Wednesday, October 7, 2020

Cambrian Errata


Some memories span years. MacLean and MacLean, for instance. My first exposure to the comedy team was back in high school. I was leafing through Mark Charette’s albums, The Police leaping from the speakers, when I came across an oddity. What’s this? I asked. Mark took the LP from me, glanced at the cover, and said, “It’s MacLean and MacLean.” That much was obvious. “It’s a comedy album,” he said. He removed “Outlandos d’ Amour,” and put the new album on. I was shocked. I shocked easily then. A seemingly endless barrage of cursing and scatology issued forth from the grooves. Dirty folk tunes, and most memorably “I’ve Seen Pubic Hair” replaced “So Lonely” and “Roxanne.” Mark knew every line, every word to every song. I giggled, and melted with disbelief, cramping from laughing so hard. But I discovered the shock wore off quickly. One followed another, they were all the same. The LPs were played on occasion, but one can only find the constant stream of curses funny for so long.

Maclean and Maclean resurfaced later, when I was in Res. They came to the college community hall. Tickets sold out quickly. We arrived early, what we thought early, anyway, but not nearly early enough. We found ourselves seated on the far right, with only a glimpse of the stage. The audience was loud with anticipation. Most of us had at least heard of them, many even knew some of their dirty limericks. The Emcee took the stage, we were hushed, and the eponymous Stars rose to the stage and took the mic. They were awful. Maybe I ought to say the sound was awful. All we heard was reverb and echo, feedback and fuzz, with only the often-yelled FUCK clearly heard through the hum, throughout. We listened, we strained, we grew impatient. Halfway through their first set we’d had enough. Let’s go, we said. We left, and went down the street to a notorious hangout, Whiskey Jack’s. Maybe I’ve got the name wrong, but I recall it was right across the street from Comics North. Whiskey Jack’s was a biker bar, just across the tracks on Elm Street, but one friendly to students who were always in attendance to play pool and slum. Slumming was popular then. There were more than one occasion when Evan and Deb and I, and then later Henri and I found ourselves sitting at a table next to grizzled old bikers, playing pool with those same gentlemen.

Surprising thing is, that was not the dumbest thing we did in Res. There were drugs everywhere, not just on my floor. You could partake as often as you’d like, if you had a mind to. Temptation was everywhere. The smell wafted up from door jams. People used to step aside from the stove to make room for others to do knives, those who didn’t have a hotplate stowed away in their room. I’ve said before, incense was everywhere too. There were a fair number of casualties. Never an overdose, just the slippage of GPA, and the inevitable loss of their year.
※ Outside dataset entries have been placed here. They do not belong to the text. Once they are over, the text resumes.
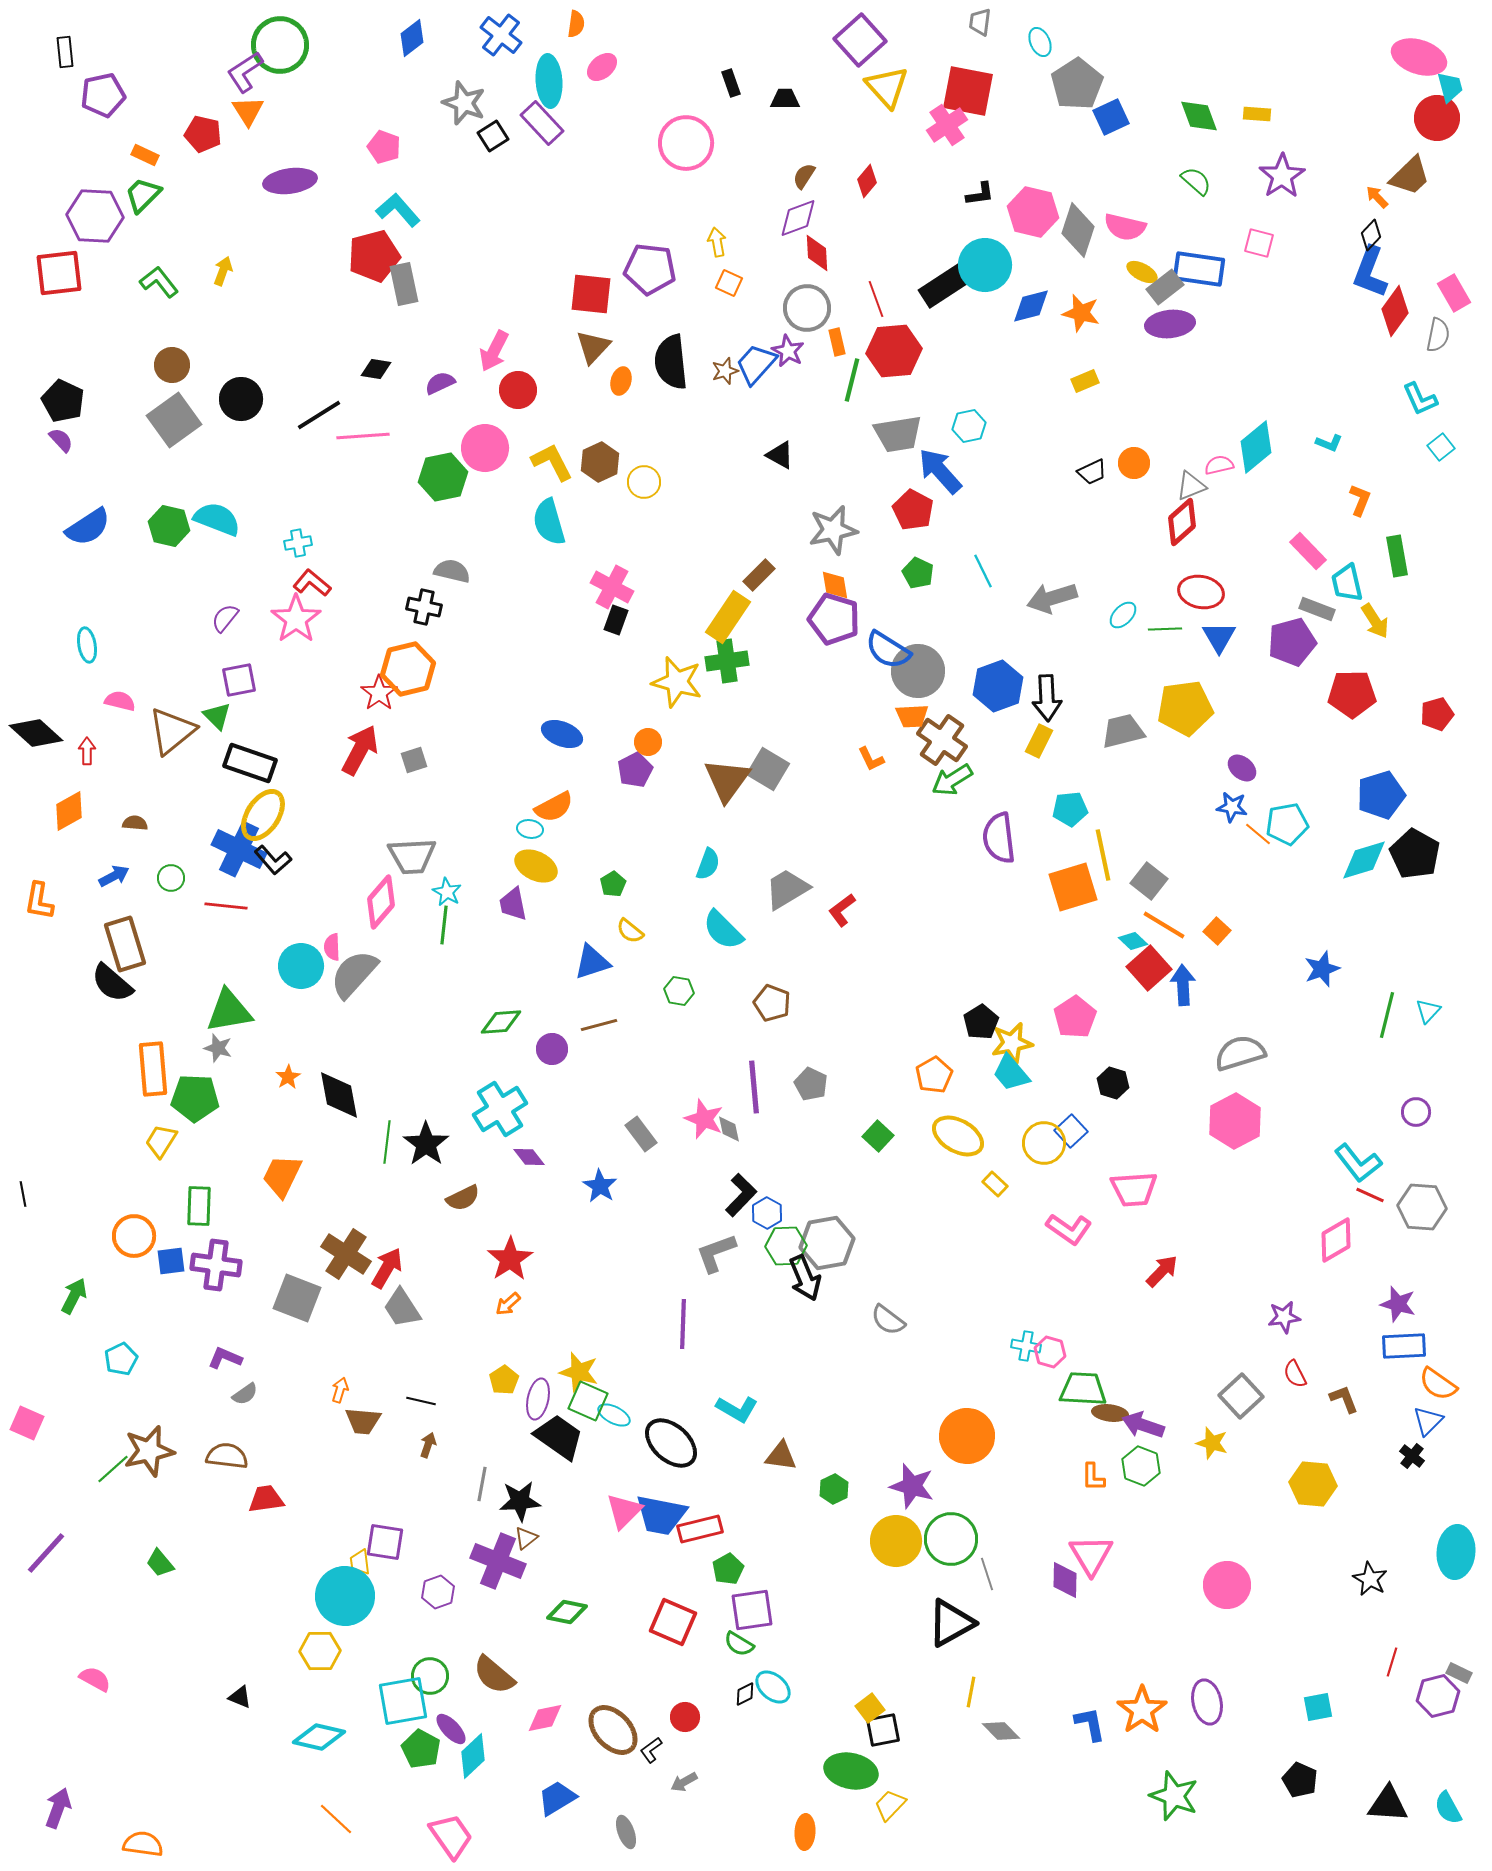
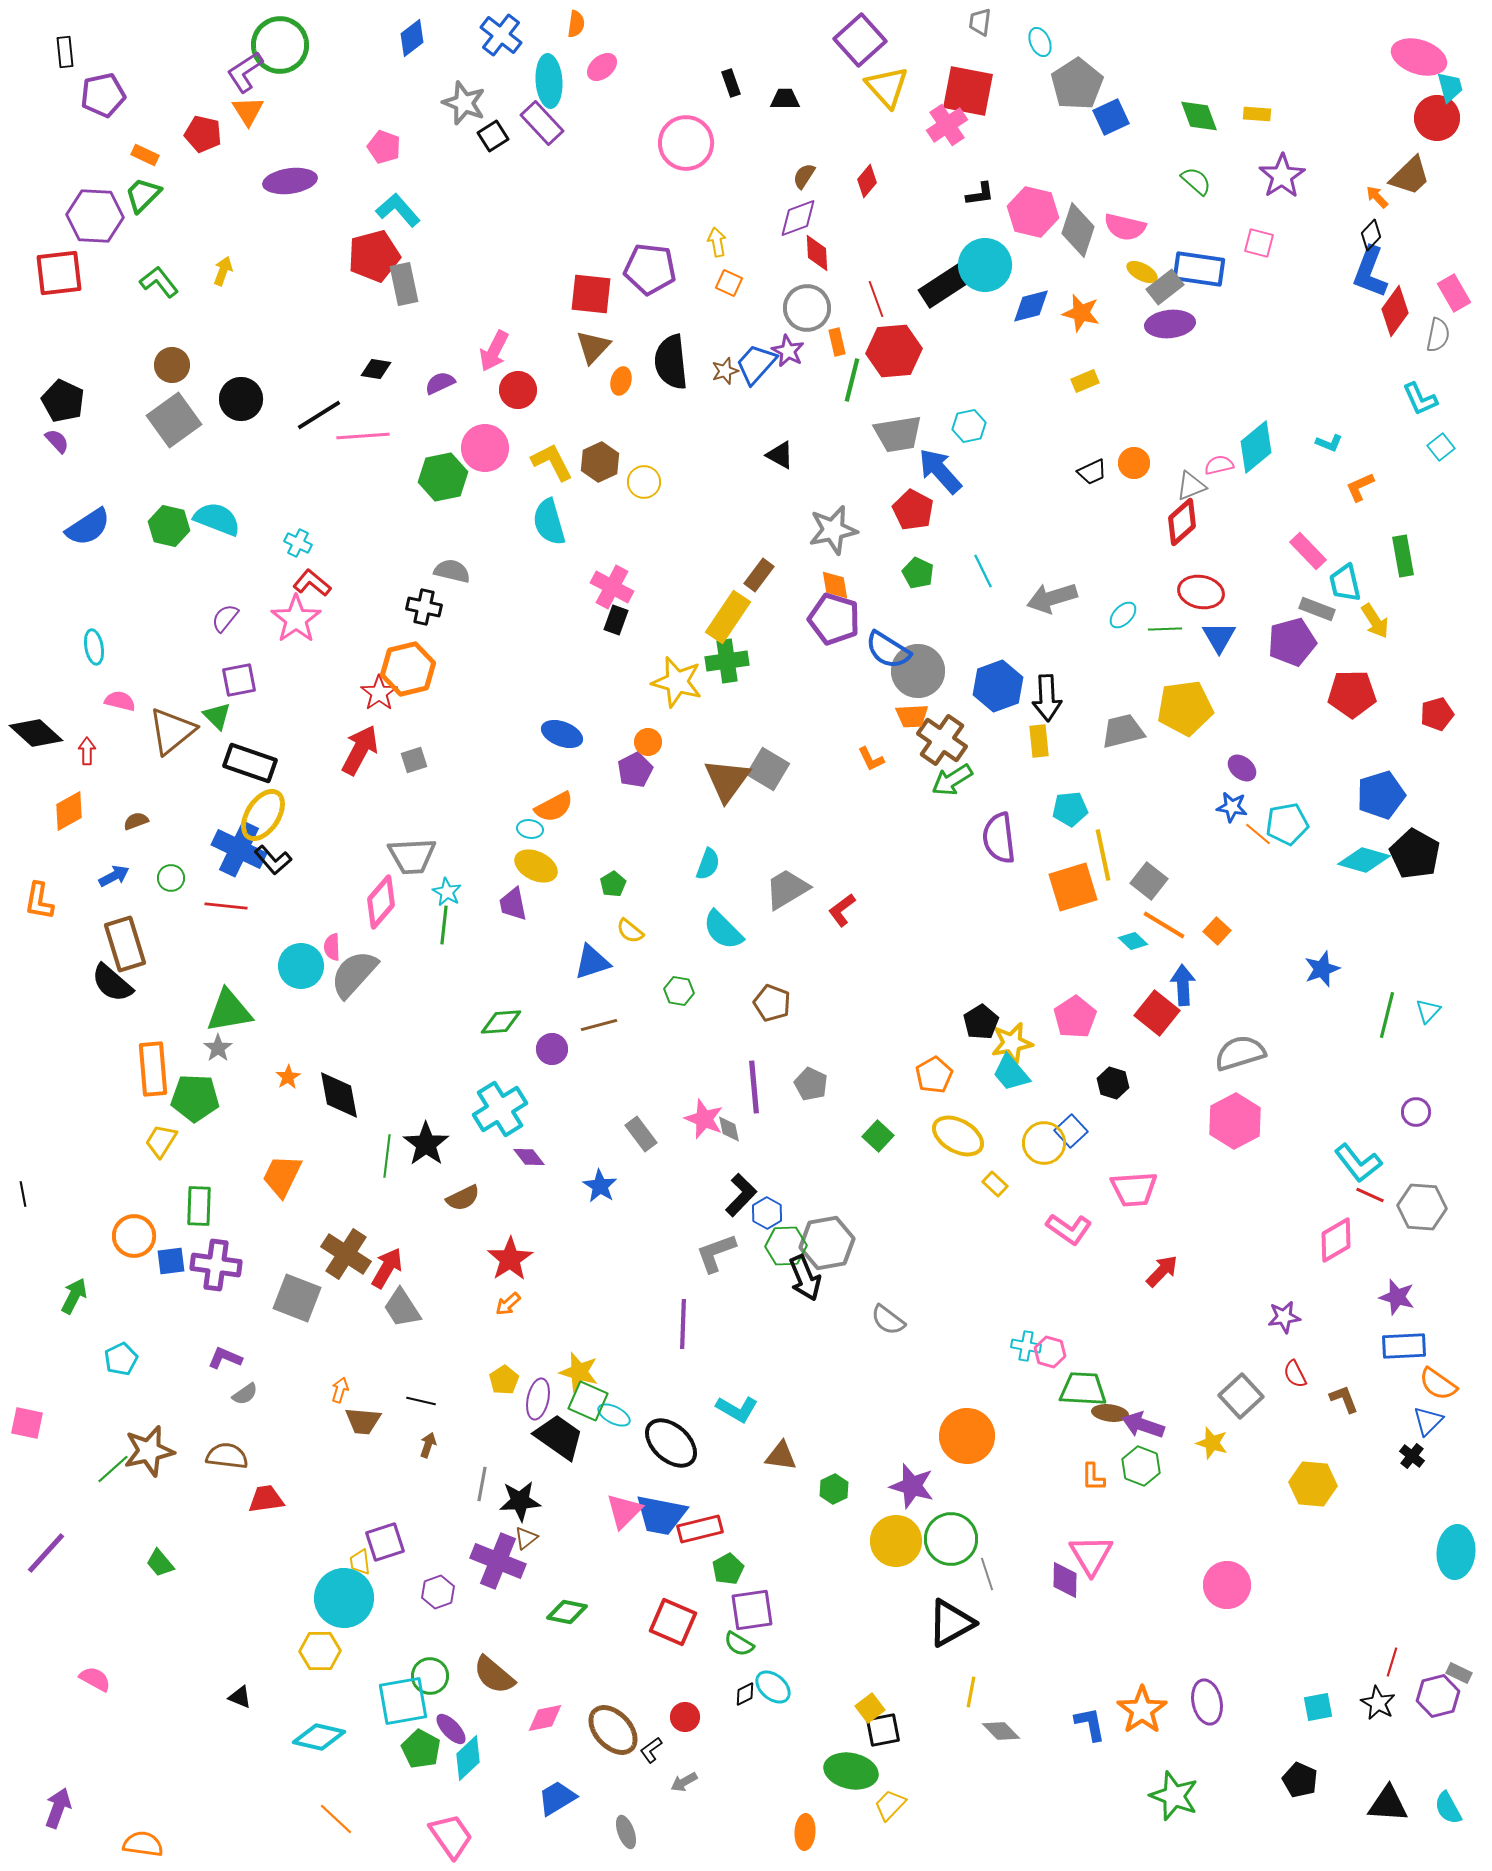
purple semicircle at (61, 440): moved 4 px left, 1 px down
orange L-shape at (1360, 500): moved 13 px up; rotated 136 degrees counterclockwise
cyan cross at (298, 543): rotated 36 degrees clockwise
green rectangle at (1397, 556): moved 6 px right
brown rectangle at (759, 575): rotated 8 degrees counterclockwise
cyan trapezoid at (1347, 583): moved 2 px left
cyan ellipse at (87, 645): moved 7 px right, 2 px down
yellow rectangle at (1039, 741): rotated 32 degrees counterclockwise
brown semicircle at (135, 823): moved 1 px right, 2 px up; rotated 25 degrees counterclockwise
cyan diamond at (1364, 860): rotated 33 degrees clockwise
red square at (1149, 968): moved 8 px right, 45 px down; rotated 9 degrees counterclockwise
gray star at (218, 1048): rotated 20 degrees clockwise
green line at (387, 1142): moved 14 px down
purple star at (1398, 1304): moved 1 px left, 7 px up
pink square at (27, 1423): rotated 12 degrees counterclockwise
purple square at (385, 1542): rotated 27 degrees counterclockwise
black star at (1370, 1579): moved 8 px right, 124 px down
cyan circle at (345, 1596): moved 1 px left, 2 px down
cyan diamond at (473, 1756): moved 5 px left, 2 px down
And as I’d mentioned more than once, there were a lot of parties. People used to crash them. It wasn’t that hard, the doors at the entrance were largely unguarded, and anyone could walk in through the door when we or any others entered. After all, we didn’t know everyone who lived there, much less be able to recognize them all. There was a guard, always of retirement age, usually wide of width, so if things went bad, one had best not expect them to sort it out. We had to do that ourselves. I remember that during the weekend long party at the start of my year in Res, we had to do just that. There were a bunch of us drinking in Evan’s room, when our floor dean roused us up and told us to come with them. Who were we to deny such a request? So, we asked the sensible question, can we bring our beer? Sure, they said, just come right now. So we followed, they lined us up shoulder to shoulder along the stairwell wall between 2nd and 3rd floor (the entrance floor). We weren’t the only ones placed there, either; everyone in Res was lined up along the walls. Then the stairwell door crashed open, and two obviously drunk and belligerent guys were shoved through. They saw the multitudes that led along their path out of Res. We were there to aid in intimidation. “See there?” one of the deans said to the two drunks. “Those are all the guys who’ll beat the shit out of you if you don’t leave!” They did, but I felt a little ridiculous when the drunks were paraded past. A little unnerved, too. I was never much of a fighter.

That said, the security guards were more inclined to see us as the criminals, as likely as not. During that same weekend, a guard was making his rounds, and came to our floor. “Look at this place,” he shouted. We looked around. It was a mess. But the cleaning staff was on strike, so what did he want us to do about it? “Apparently it was “Get to bed!” That’s what he yelled, anyway. That was the funniest thing we’d heard, because we all laughed at him, guys and girls, alike, no exceptions.

“Youse all belong in the hoosegow!” he countered before storming off. I can’t recall him ever patrolling our floor again.